It’s so great that Americans are finally angry about the state of their country.
[print_link] But it’s beyond awful that all the wrong people are beside themselves for all the wrong reasons.
When I look at the tea party movement in America today, any number of words come to mind, most of which are not fit for print in a family newspaper. But, above all, I cannot help but be struck by the irony of it all.
It’s ironic, to begin with, that the ones who are bitching loudest today are precisely the people who created the mess we’re in.
We’re actually in a whole heaping helping lot of messes, but I’m referring principally to the economic one. I suspect that the rabble ranks of the tea party movement are populated by people who have equally bad politics on social matters and foreign policy issues. But – for different reasons – they don’t talk about those questions too much. Instead, they largely confine themselves to economic beefs, especially deficits.

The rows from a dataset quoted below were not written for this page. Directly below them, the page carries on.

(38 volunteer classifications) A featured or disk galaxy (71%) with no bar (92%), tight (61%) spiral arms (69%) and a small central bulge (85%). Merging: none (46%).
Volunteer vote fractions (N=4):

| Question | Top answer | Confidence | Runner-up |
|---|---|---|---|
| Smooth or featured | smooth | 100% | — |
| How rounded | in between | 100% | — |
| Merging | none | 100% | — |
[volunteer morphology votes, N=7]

These are conservatives, however – more properly labeled as regressives – and the astonishing irony here is that they’ve had their way with economic policy in this country for thirty years running. And, excuse me, but now they’re pissed off at the results?

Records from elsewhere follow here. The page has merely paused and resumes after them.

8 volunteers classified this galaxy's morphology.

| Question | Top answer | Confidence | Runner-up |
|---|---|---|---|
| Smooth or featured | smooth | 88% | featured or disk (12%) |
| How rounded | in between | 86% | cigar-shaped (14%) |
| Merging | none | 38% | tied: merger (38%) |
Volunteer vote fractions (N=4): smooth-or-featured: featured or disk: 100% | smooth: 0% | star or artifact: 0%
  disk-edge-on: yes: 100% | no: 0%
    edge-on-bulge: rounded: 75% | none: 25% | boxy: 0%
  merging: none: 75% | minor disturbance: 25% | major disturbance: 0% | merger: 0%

Think about it. Economic policy can be divided into a handful of key domains, including taxes, trade, labor relations, regulation, privatization, the budget and the welfare state. In every single one of these areas – with one partial exception – regressive policy choices have entirely predominated over the last generation. Only in the latter case of welfare state spending has that not been true, but even there only partially so.
On trade, previously existing barriers and protections for domestic industries have been eviscerated almost completely, so that for much of the world today, it’s a single market for products and capital. Labor? Not so much. What a shock, then, that America’s good jobs – especially in manufacturing – are now all located in Mexico. Or at least they were, until even those became too expensive and got moved to China and India and Vietnam. Smug Republican white collar workers thought they were immune from wealthy corporate masters cutting their legs off from underneath them. Now, when it’s too late, they stand in unemployment lines while someone in Bangalore does their job for a tenth of the pay. So how’s that whole free-tradey thing workin’ out for you now, people?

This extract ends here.